Market Lab Report / Dr. K's Crypto-Corner

by Dr. Chris Kacher

The Evolution Will Not Be Centralized™ 

Jobs shocker?

Earlier this year, there was a dramatic downward revision when the BLS revealed that job growth had been overestimated by 818,000 for the prior 12 months. Markets took it in stride. But what stands out about the latest July 2025 jobs report is that the scale of the downward revision for May and June, a reduction of more than a quarter million jobs, hasn’t been seen since the peak pandemic months of early 2020. According to Goldman Sachs, this marked the largest two-month revision since 1968 during non-recession periods. Economists note that negative revisions have occurred every single month in 2025, underscoring a persistent deterioration in labor market conditions. Furthermore, the quits rate sits at its lowest level in the last decade, and more than 1.8 million people report being unemployed for at least 27 weeks — the most since 2017 outside COVID. That makes the current episode historically significant for how rapidly job-market sentiment changed in only a couple months. 
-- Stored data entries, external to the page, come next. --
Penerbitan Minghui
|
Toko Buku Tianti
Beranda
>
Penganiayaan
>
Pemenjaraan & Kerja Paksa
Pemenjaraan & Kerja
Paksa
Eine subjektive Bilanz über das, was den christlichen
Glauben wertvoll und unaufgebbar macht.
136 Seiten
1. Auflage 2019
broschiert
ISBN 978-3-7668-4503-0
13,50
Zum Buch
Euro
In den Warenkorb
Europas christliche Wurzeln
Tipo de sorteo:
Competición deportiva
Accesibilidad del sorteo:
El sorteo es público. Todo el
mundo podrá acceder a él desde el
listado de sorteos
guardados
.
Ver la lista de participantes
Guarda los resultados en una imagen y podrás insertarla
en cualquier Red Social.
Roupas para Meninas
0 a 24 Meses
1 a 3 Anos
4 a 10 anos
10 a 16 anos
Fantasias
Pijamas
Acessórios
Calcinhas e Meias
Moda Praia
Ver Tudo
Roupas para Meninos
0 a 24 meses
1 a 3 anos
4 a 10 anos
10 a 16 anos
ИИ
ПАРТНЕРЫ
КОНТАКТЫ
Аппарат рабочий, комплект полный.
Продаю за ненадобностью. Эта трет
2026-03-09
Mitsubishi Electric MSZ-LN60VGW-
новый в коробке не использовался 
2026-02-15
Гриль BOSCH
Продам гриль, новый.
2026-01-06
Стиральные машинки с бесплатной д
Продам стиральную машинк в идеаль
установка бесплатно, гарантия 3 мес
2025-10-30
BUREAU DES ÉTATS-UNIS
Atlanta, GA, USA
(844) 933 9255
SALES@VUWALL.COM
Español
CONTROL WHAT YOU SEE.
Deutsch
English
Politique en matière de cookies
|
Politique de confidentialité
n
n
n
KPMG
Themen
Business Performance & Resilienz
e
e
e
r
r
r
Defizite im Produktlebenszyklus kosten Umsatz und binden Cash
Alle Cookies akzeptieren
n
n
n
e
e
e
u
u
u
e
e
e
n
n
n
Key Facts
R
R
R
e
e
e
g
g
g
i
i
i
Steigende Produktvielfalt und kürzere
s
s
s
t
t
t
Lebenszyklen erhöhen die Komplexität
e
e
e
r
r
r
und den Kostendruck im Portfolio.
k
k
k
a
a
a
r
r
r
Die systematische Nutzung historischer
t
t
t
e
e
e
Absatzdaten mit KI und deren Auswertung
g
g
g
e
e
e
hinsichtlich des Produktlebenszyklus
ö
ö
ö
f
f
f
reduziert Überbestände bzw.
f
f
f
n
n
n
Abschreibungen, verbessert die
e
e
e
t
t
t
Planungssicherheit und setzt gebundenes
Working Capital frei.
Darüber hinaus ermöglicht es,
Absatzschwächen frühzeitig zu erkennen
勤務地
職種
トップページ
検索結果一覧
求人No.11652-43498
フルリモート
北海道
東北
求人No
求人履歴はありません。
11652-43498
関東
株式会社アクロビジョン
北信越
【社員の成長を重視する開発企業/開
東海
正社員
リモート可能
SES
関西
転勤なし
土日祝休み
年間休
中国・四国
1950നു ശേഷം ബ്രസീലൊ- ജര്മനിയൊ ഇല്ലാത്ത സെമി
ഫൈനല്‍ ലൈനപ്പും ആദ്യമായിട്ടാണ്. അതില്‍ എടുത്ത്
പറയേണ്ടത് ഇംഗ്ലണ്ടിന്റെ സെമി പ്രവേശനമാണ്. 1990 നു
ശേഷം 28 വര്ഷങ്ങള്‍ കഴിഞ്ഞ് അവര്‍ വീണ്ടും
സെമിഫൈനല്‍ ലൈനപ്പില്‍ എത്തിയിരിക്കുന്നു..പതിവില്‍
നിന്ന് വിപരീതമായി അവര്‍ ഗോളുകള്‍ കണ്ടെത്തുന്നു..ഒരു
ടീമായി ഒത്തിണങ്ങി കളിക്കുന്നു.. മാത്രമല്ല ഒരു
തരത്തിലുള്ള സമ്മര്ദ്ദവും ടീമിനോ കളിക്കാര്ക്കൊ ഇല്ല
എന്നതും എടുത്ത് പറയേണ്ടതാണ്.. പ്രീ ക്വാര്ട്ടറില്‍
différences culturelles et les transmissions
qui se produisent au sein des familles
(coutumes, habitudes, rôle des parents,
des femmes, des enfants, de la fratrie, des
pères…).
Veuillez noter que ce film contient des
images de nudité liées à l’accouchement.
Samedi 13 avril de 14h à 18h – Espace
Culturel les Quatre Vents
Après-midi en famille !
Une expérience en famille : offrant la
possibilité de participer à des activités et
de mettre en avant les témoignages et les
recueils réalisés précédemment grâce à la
The two Fed governors and Trump who dissented against Powell at the July meeting look prescient. All three have pointed to labor market fragility in recent months to argue for lower interest rates. Economist David Rosenberg wrote, “Had the Fed been aware of these massive downward revisions, the consensus among FOMC voting members would have converged on Waller and Bowman this past Wednesday."

That said, global liquidity continues to push higher so even with the delay in lower rates, the digital printing presses roll on which should help cushion market weakness.

Nevertheless, the news spurred Trump to fire the Commissioner of Labor Statistics saying the jobs numbers are "being produced by a Biden Appointee" who "faked jobs numbers." We know the data on various key metrics has been manipulated over the years. Trump's claim adds another potential layer of manipulation for political purposes if true. That said, Trump can bloviate so it can be challenging to know where the truth lies.

Still, Ray Dalio wrote, "I probably would have fired the head of the Bureau of Labor Statistics too. That's because its process for making estimates is obviously obsolete and error-prone, and there is no good plan in the works for fixing it. The huge revisions in Friday’s employment numbers are symptomatic of this, especially because the revisions brought the numbers toward private estimates that were in fact much better. I assure you that this is something that I know a lot about because of how I use data to follow the economy and bet on where it's going."

Jobs silver lining

Bank of America wrote, “Labor supply has cratered due to immigration restrictions. So while demand has also weakened, labor slack hasn’t increased." They point to stable unemployment and steady wage growth as evidence that the slowdown stems more from constrained supply than collapsing demand. More than half of the revisions were due to seasonal factors and public payrolls.

Goldman Sachs reiterated its view Monday that the US economy is near “stall speed” so the Fed will deliver three rate cuts in a row starting next month.

At the same time, Powell says the issue is the low unemployment rate so some think he may not cut rates until next year. This is in sharp contrast to CME FedWatch futures which show an 92% chance of a cut in September when they next meet.

Debt ceilings 

When it comes to debt ceilings, the sky is just the beginning. Whenever the debt ceiling is reached, it is soon raised to much higher levels so that the Fed can continue to create money to pay the broad spectrum of debts. US interest on debt now exceeds $1 trillion a year.



But other countries such as China have many of its provinces paying 100% of its profits to service debt.

Top 10 companies

The top 10 companies are pouring R&D into anything related to AI. Data center construction spending will eclipse office construction spending in the coming months. This has been especially true since the launch of ChatGPT on November 30, 2022.
 

In consequence, the top 10 companies in the S&P 500 have been well outperforming the other 490 companies since early 2023 which means they have been top performers for nearly 2 1/2 years since ChatGPT revolutionized AI usage.



With the river of digital money printing continuing to flow, these top 10 companies well entrenched in AI should continue to outperform which also suggests the 3x ETFs concentrated in technology stocks such as TQQQ and TECL as well as leading crypto-related instruments such as GBTC, MSTR, and ETHE should also continue their sharp uptrends.

All these instruments had sharp corrections whenever printing slowed or stalled. Fortunately, the Fed has always signaled such slowdowns such as Powell did in November 2021, in 2018, or in the first half of the 2010s whenever a quantitative easing program came to an end.